DIRECTIONS: Reproduce the rows from the line containing "Read this box" through the end, with "box plot" changed to "box-and-whisker plot" and nothing else altered; omit the pictures.

AVAILABLE RECORDS:
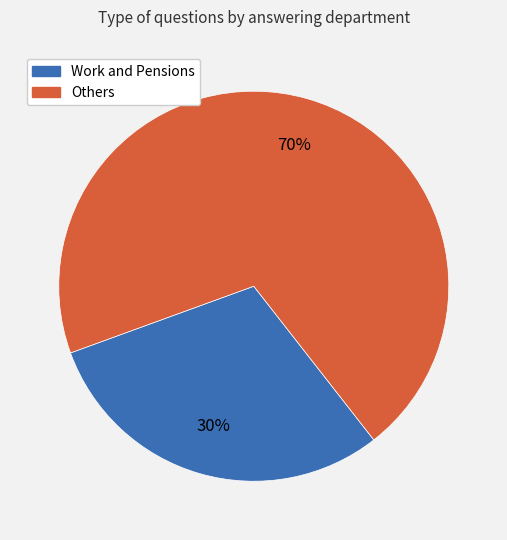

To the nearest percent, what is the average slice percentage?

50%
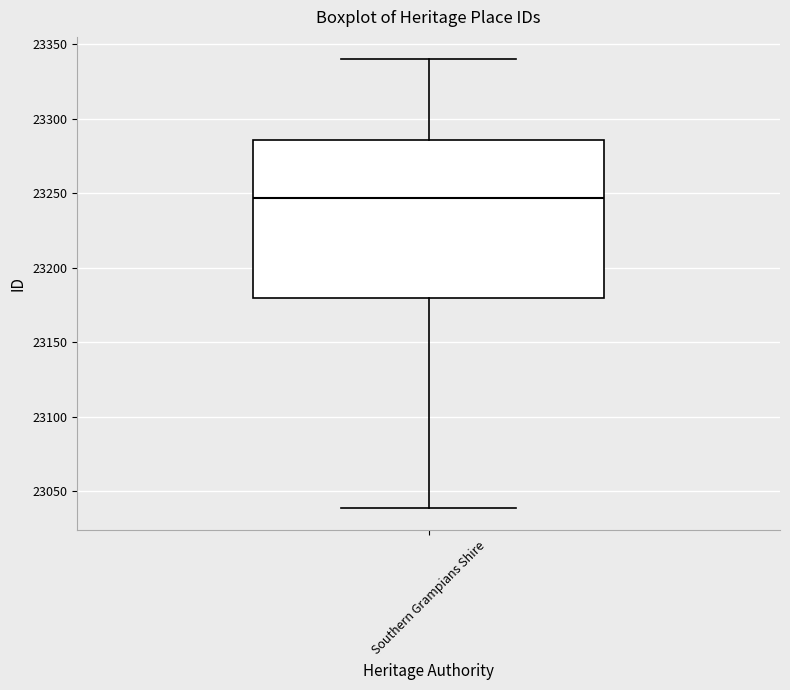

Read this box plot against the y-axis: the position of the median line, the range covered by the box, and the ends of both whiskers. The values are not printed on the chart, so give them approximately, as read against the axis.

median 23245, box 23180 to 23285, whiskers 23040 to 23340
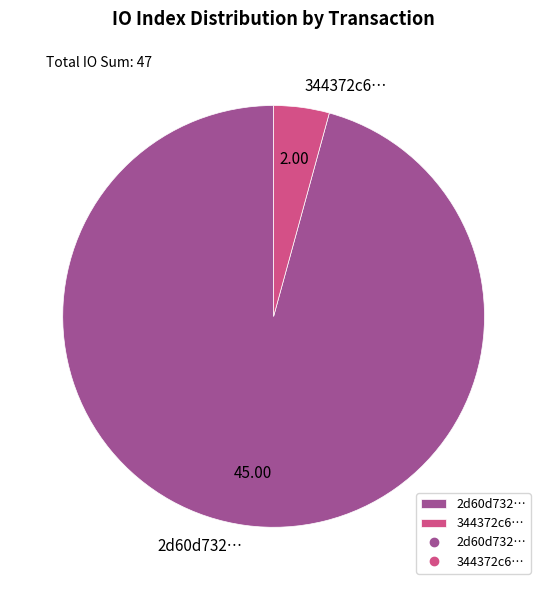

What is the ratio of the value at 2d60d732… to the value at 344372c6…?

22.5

RESULT BELOW:
Read this box-and-whisker plot against the y-axis: the position of the median line, the range covered by the box, and the ends of both whiskers. The values are not printed on the chart, so give them approximately, as read against the axis.

median 23245, box 23180 to 23285, whiskers 23040 to 23340

What is the ratio of the value at 2d60d732… to the value at 344372c6…?

22.5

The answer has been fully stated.